**DOCUMENT**

______

Is the Deputy criticising the judge for handing down that sentence?

I am talking about the courts system. By accepting a short spell in surroundings a great deal more comfortable than Mountjoy prison that man saved himself £20,000 or £30,000. Faced with the same choice I am sure most of us would adopt the same course. Many other prison spaces are probably taken up by similar cases, some of them in lieu of small fines. In the case I have just quoted, which involved a serious crime against the community, the fine should have been doubled without any option or alternative.

That is the judges' decision.

As far as what are described generally as petty crimes are concerned, it is high time the community service option was developed to a greater extent. I am aware of examples of this type of sentence being handed out in my county with significant success. It is especially to be recommended in dealing with young people who for various reasons embark on a bout of vandalism such as damaging private property or destroying young trees that have been planted at considerable expense by either the local authority or voluntary groups. The punishment is twofold. First, compensation is demanded and, second, the offender is made to publicly assist in repairing the damage. There are many other possible variations of this method. The most valuable outcome of this is that the young offender is not brought into the prison culture which so often involves the hard-boiled criminal getting satisfaction from introducing young people to the rather questionable delights of drug addiction or the equally questionable attractions of a life of crime. The other advantage is that there would be more space to accommodate real criminals.

In dealing with the prison problem we cannot get away from the question of drugs. I am told that up to 80 per cent of prisoners coming into Mountjoy have at some stage been involved in drug taking. Sixty five per cent are into heroin and 55 per cent into heroin injections. The treatment unit can only deal with about ten or 12 at a time. On any day there are 40 to 50 men and 20 to 25 women on the detoxification programme. This can last for no more than 14 days, although experts recommend at least 18 days. There are substantial problems with programmes providing heroin substitutes. Some produce their own addiction problems and there is a reluctance to continue with an indefinite maintenance programme, although I am convinced that inmates who have already been on such a programme before arriving in prison should be enabled to continue the treatment. A modern prison should be designed in such a way that from day one no drug free prisoner should be housed or in contact with drug addicts just as young first time offenders should not be in contact with habitual criminals.

______

**SUPPLIED INFORMATION**
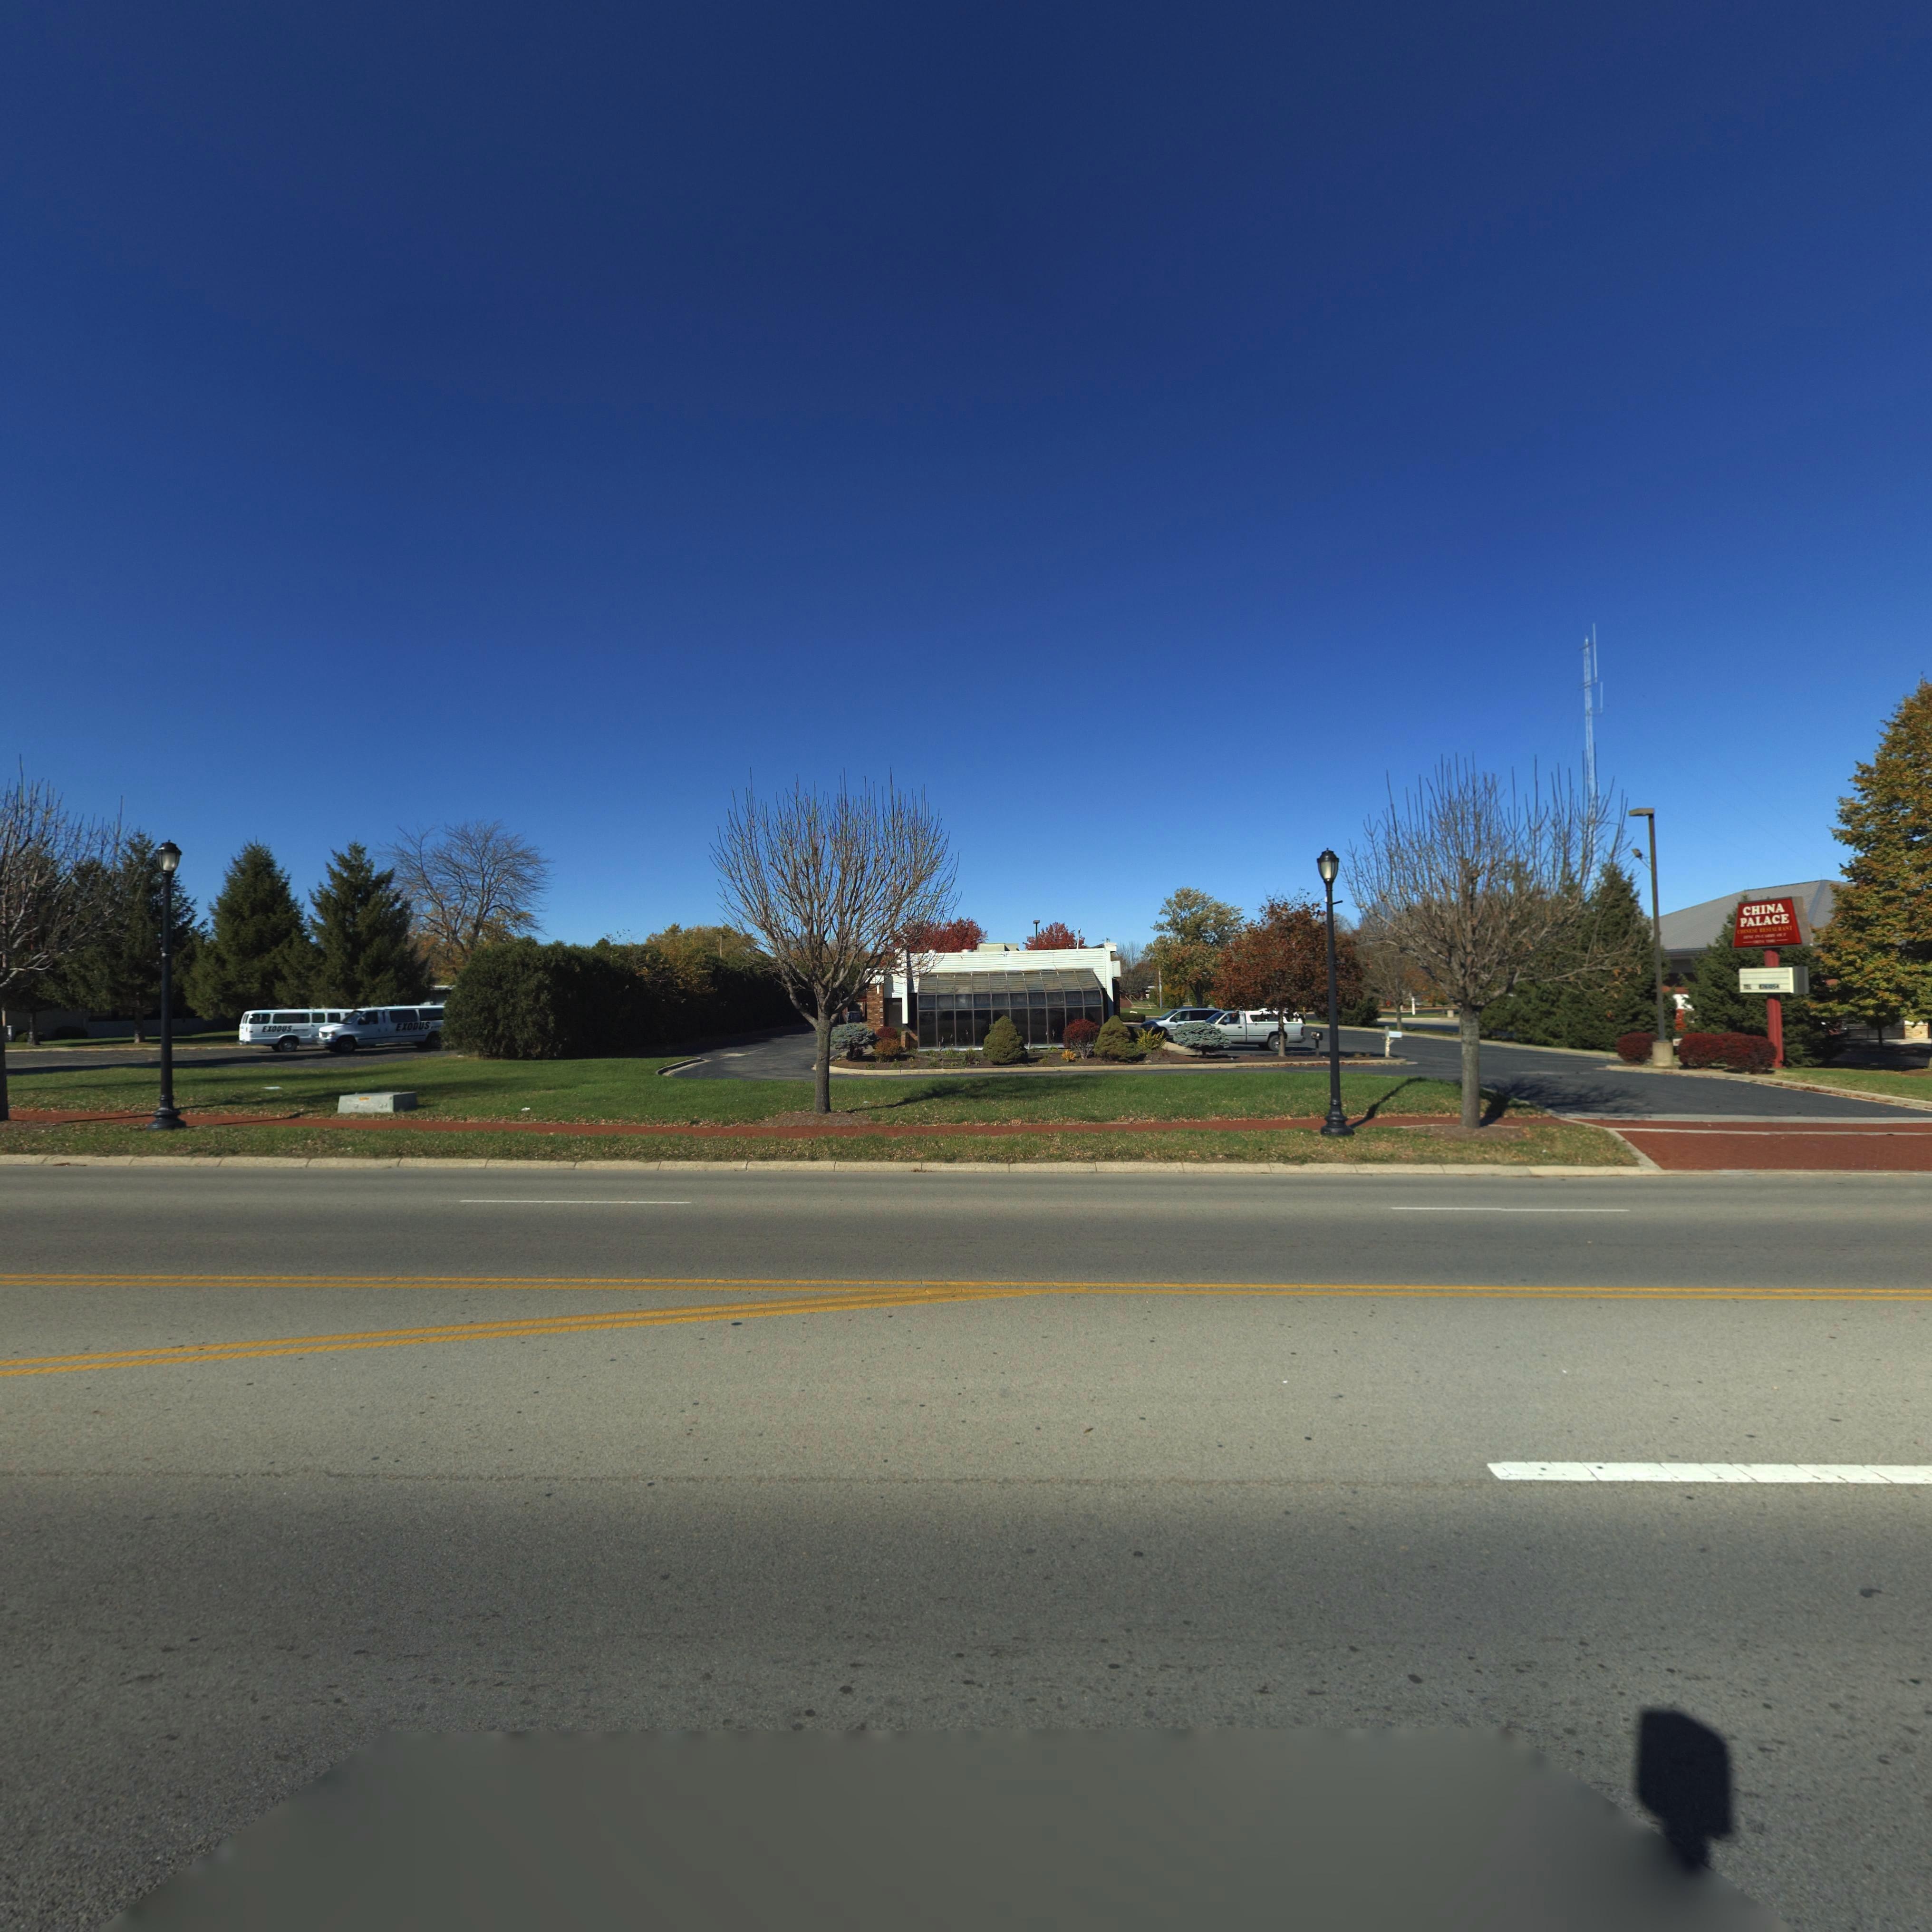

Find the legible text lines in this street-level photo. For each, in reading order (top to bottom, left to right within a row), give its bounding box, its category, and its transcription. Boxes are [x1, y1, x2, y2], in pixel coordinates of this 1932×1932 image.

______

**EXERCISE 1**
Please write out the stretch of the prison debate from "Is the Deputy" through "the judges' decision.".
**EXERCISE 2**
List every percentage figure given in the prison debate.
The lines have nothing to do with this work.

**RIGHT ANSWER 1**
Is the Deputy criticising the judge for handing down that sentence?

I am talking about the courts system. By accepting a short spell in surroundings a great deal more comfortable than Mountjoy prison that man saved himself £20,000 or £30,000. Faced with the same choice I am sure most of us would adopt the same course. Many other prison spaces are probably taken up by similar cases, some of them in lieu of small fines. In the case I have just quoted, which involved a serious crime against the community, the fine should have been doubled without any option or alternative.

That is the judges' decision.

**RIGHT ANSWER 2**
- 80 per cent
- Sixty five per cent
- 55 per cent